## [TO DO]
Beneath this instruction is a block of data; output from it exactly the lines that run from the one containing "6 days left!" through the one containing "Quaternary IDE Controller", inclusive.

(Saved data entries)

++++++

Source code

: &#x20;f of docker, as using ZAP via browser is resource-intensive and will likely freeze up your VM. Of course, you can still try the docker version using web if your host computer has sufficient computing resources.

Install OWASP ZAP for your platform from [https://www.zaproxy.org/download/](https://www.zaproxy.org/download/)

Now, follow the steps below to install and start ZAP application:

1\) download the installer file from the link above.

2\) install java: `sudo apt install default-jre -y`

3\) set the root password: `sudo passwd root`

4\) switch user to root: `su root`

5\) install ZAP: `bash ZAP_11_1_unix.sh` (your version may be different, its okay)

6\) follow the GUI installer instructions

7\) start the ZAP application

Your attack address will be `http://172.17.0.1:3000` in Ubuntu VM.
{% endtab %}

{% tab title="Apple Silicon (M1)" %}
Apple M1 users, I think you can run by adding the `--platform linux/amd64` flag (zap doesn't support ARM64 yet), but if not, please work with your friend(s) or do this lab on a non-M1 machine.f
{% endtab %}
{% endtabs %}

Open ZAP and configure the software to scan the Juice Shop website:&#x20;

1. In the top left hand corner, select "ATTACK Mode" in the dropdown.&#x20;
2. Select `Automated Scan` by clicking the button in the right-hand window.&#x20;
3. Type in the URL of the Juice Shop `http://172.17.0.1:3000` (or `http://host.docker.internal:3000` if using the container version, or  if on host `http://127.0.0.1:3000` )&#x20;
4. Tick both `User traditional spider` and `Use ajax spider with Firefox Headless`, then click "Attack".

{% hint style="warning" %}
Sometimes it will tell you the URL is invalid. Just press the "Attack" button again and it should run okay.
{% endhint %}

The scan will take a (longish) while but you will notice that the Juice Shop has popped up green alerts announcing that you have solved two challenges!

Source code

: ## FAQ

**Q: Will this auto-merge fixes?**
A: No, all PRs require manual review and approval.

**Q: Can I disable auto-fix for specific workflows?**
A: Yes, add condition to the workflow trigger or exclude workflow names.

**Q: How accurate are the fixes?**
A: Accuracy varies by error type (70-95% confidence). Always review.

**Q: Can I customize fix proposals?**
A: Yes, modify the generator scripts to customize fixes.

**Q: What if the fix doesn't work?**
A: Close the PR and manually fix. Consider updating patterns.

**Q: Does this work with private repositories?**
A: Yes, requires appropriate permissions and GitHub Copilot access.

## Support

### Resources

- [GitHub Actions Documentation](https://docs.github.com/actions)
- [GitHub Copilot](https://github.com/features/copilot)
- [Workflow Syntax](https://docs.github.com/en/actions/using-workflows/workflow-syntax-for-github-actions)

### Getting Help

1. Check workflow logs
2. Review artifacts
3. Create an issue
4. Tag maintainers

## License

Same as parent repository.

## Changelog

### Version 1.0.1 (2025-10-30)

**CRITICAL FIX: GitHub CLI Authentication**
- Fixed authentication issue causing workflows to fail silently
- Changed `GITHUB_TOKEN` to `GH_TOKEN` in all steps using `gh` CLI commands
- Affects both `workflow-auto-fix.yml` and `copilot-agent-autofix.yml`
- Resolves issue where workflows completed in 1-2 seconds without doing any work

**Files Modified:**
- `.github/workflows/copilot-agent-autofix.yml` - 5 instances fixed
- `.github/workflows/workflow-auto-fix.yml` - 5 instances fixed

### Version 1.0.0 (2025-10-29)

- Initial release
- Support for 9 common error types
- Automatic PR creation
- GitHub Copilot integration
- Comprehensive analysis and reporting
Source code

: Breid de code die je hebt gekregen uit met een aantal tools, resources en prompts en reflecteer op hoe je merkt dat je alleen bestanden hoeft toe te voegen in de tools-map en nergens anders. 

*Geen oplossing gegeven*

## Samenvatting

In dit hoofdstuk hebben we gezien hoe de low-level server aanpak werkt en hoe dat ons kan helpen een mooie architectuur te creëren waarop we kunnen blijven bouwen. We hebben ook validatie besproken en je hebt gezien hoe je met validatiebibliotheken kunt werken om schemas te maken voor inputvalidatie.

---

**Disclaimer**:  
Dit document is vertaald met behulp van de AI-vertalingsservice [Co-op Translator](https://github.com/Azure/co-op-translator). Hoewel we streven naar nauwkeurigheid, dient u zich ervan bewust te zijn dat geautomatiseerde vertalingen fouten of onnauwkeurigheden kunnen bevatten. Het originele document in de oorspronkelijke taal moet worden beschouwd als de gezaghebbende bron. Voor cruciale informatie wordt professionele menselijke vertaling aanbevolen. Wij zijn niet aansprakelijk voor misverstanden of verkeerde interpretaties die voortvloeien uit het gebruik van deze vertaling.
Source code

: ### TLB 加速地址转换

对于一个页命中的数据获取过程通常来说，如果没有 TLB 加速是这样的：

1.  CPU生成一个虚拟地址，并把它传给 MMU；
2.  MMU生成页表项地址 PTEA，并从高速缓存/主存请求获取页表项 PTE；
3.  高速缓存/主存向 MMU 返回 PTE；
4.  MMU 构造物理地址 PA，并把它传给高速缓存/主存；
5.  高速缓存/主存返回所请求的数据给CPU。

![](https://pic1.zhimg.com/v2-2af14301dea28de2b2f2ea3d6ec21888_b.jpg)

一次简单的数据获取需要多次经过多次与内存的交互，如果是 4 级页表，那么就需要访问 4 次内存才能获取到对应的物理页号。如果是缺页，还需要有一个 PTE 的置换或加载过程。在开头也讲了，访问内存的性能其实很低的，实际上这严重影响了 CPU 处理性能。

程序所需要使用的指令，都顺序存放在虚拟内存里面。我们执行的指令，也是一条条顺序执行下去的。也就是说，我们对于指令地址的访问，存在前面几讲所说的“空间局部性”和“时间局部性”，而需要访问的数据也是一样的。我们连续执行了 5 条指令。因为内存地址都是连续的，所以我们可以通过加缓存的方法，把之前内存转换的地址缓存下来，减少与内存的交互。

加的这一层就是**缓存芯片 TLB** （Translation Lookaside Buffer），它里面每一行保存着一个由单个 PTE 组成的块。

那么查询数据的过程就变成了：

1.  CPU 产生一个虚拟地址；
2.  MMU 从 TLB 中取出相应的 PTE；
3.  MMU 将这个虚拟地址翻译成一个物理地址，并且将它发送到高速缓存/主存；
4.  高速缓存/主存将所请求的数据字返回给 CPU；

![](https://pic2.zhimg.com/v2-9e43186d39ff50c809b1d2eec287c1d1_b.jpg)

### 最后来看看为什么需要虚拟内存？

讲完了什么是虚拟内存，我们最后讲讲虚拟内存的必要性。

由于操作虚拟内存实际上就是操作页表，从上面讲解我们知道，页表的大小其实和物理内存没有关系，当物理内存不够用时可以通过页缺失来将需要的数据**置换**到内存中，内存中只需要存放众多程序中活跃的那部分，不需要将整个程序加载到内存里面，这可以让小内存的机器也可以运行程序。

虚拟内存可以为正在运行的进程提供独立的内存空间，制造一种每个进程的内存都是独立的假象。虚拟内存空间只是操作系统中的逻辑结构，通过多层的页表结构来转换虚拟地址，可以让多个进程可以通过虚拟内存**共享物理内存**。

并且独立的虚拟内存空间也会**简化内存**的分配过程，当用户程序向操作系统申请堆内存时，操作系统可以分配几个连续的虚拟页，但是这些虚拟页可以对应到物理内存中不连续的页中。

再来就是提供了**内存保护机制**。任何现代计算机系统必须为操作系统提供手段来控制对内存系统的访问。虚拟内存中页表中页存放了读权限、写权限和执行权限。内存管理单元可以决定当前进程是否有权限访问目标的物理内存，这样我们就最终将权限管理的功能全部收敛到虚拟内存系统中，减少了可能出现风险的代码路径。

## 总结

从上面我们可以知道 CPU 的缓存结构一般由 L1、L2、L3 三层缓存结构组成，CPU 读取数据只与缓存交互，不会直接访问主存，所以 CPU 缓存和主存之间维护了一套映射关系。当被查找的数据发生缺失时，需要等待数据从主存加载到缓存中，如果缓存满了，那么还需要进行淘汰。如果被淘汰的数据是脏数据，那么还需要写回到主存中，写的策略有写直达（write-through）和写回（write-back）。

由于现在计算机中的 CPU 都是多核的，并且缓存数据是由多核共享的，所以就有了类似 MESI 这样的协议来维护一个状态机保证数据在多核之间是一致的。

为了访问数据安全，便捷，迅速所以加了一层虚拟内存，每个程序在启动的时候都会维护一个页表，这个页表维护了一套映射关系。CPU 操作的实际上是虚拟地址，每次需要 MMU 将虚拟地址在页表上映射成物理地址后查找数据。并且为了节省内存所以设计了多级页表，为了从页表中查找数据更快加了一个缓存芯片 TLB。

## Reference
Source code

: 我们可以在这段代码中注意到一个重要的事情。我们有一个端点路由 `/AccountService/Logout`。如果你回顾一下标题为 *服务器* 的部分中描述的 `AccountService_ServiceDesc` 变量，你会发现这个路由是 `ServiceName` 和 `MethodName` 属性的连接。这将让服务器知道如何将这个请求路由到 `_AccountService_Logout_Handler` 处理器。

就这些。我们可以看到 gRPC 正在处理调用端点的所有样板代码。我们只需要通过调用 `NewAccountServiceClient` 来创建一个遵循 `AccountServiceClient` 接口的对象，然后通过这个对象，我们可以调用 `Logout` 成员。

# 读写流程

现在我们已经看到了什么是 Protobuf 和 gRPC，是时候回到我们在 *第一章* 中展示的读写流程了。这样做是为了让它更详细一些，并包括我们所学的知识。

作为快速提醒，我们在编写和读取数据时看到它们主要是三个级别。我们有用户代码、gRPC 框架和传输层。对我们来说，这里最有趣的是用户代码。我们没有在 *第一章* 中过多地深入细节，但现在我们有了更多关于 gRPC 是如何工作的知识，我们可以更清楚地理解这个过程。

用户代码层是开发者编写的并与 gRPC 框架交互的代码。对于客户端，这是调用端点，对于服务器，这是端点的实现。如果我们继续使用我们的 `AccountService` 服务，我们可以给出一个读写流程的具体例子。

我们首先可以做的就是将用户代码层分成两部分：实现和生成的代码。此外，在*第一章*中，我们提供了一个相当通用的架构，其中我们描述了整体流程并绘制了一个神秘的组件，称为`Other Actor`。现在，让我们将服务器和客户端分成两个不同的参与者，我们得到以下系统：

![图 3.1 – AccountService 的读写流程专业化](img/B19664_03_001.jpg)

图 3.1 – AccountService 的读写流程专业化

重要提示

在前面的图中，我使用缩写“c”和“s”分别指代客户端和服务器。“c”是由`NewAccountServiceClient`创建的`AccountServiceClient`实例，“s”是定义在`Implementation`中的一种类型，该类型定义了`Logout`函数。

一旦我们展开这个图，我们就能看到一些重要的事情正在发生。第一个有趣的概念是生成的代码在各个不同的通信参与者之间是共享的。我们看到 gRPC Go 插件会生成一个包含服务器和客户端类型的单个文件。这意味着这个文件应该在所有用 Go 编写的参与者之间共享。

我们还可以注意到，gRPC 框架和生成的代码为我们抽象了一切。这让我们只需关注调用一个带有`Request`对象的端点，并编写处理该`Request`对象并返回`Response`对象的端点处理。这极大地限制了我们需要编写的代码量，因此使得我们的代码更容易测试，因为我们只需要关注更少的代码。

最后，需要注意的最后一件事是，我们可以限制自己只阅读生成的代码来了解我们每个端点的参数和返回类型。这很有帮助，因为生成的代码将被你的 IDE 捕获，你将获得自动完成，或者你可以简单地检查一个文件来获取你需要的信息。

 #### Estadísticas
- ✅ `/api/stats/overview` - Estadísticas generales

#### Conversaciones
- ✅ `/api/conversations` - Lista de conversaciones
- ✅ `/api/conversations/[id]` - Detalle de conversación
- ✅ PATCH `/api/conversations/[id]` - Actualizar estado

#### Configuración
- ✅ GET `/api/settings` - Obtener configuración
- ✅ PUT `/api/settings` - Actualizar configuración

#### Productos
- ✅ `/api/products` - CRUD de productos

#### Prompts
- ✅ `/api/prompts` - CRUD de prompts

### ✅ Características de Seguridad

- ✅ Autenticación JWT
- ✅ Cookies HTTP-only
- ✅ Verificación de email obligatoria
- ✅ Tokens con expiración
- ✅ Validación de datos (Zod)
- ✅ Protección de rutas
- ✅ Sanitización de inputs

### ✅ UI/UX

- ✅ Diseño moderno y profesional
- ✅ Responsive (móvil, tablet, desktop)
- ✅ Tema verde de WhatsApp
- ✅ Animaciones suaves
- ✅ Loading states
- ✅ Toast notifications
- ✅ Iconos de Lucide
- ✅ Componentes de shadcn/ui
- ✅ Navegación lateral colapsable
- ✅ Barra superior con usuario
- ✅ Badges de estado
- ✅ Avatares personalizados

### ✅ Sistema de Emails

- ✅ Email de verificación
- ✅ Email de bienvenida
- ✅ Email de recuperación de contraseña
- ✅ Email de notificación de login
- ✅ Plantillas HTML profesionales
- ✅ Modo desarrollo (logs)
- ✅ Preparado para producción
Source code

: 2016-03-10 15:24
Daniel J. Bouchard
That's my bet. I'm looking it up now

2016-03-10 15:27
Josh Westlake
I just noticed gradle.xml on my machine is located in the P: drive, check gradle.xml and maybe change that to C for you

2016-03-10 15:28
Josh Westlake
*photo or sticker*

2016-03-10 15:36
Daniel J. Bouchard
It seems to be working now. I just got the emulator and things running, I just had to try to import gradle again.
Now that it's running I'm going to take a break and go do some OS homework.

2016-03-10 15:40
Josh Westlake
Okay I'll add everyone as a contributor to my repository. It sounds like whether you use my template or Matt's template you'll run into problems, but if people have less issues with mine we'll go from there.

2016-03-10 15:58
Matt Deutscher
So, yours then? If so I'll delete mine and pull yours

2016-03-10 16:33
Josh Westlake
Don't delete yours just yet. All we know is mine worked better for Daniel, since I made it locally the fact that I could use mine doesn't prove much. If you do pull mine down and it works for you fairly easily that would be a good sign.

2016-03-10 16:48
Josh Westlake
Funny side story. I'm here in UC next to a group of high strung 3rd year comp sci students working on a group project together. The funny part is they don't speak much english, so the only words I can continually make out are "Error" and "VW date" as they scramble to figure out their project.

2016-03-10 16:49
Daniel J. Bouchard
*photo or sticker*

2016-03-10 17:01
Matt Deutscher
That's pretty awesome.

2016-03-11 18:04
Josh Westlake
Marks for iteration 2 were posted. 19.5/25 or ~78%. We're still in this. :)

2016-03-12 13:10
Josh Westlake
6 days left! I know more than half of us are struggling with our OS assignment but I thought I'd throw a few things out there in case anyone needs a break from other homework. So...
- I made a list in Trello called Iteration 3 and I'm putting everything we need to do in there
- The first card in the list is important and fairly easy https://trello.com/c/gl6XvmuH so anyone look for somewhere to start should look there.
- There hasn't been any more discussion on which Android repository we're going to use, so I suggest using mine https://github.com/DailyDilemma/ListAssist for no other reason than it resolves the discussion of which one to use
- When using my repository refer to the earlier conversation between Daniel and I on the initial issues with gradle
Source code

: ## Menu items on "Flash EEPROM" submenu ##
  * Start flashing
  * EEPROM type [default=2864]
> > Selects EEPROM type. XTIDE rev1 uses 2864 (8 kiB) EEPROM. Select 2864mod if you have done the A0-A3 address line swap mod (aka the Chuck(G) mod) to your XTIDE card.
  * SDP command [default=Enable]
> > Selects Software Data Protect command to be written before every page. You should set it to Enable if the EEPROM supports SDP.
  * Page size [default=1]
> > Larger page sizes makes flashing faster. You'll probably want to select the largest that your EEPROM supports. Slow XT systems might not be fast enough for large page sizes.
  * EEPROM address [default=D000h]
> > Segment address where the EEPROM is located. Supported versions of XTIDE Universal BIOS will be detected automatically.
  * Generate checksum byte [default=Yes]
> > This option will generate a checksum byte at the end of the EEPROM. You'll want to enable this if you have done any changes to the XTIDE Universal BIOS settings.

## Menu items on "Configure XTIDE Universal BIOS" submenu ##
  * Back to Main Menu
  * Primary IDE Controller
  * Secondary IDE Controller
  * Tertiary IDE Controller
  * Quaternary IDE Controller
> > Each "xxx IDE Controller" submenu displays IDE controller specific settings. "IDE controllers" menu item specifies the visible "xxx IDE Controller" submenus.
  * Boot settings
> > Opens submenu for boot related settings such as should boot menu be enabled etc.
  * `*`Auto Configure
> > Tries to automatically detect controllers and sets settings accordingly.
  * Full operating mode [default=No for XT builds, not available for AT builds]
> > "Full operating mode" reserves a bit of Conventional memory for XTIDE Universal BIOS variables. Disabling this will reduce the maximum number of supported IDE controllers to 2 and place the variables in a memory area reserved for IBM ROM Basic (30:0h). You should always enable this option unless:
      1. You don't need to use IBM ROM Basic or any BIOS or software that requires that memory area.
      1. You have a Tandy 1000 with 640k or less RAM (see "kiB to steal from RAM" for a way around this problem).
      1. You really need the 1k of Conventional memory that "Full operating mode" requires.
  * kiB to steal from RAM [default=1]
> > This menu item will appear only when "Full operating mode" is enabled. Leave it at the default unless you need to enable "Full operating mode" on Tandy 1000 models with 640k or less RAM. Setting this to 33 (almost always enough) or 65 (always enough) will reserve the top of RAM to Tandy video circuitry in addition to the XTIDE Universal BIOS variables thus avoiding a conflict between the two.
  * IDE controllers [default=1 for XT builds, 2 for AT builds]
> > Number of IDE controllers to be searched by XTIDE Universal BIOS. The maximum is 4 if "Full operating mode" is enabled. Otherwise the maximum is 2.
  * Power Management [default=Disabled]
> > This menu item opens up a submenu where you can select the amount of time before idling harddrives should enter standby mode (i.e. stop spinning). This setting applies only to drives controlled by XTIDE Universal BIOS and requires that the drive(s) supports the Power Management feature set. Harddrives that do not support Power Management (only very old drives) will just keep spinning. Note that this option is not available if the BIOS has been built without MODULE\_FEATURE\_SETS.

++++++

## [SOLUTION]
6 days left! I know more than half of us are struggling with our OS assignment but I thought I'd throw a few things out there in case anyone needs a break from other homework. So...
- I made a list in Trello called Iteration 3 and I'm putting everything we need to do in there
- The first card in the list is important and fairly easy https://trello.com/c/gl6XvmuH so anyone look for somewhere to start should look there.
- There hasn't been any more discussion on which Android repository we're going to use, so I suggest using mine https://github.com/DailyDilemma/ListAssist for no other reason than it resolves the discussion of which one to use
- When using my repository refer to the earlier conversation between Daniel and I on the initial issues with gradle
Source code

: ## Menu items on "Flash EEPROM" submenu ##
  * Start flashing
  * EEPROM type [default=2864]
> > Selects EEPROM type. XTIDE rev1 uses 2864 (8 kiB) EEPROM. Select 2864mod if you have done the A0-A3 address line swap mod (aka the Chuck(G) mod) to your XTIDE card.
  * SDP command [default=Enable]
> > Selects Software Data Protect command to be written before every page. You should set it to Enable if the EEPROM supports SDP.
  * Page size [default=1]
> > Larger page sizes makes flashing faster. You'll probably want to select the largest that your EEPROM supports. Slow XT systems might not be fast enough for large page sizes.
  * EEPROM address [default=D000h]
> > Segment address where the EEPROM is located. Supported versions of XTIDE Universal BIOS will be detected automatically.
  * Generate checksum byte [default=Yes]
> > This option will generate a checksum byte at the end of the EEPROM. You'll want to enable this if you have done any changes to the XTIDE Universal BIOS settings.

## Menu items on "Configure XTIDE Universal BIOS" submenu ##
  * Back to Main Menu
  * Primary IDE Controller
  * Secondary IDE Controller
  * Tertiary IDE Controller
  * Quaternary IDE Controller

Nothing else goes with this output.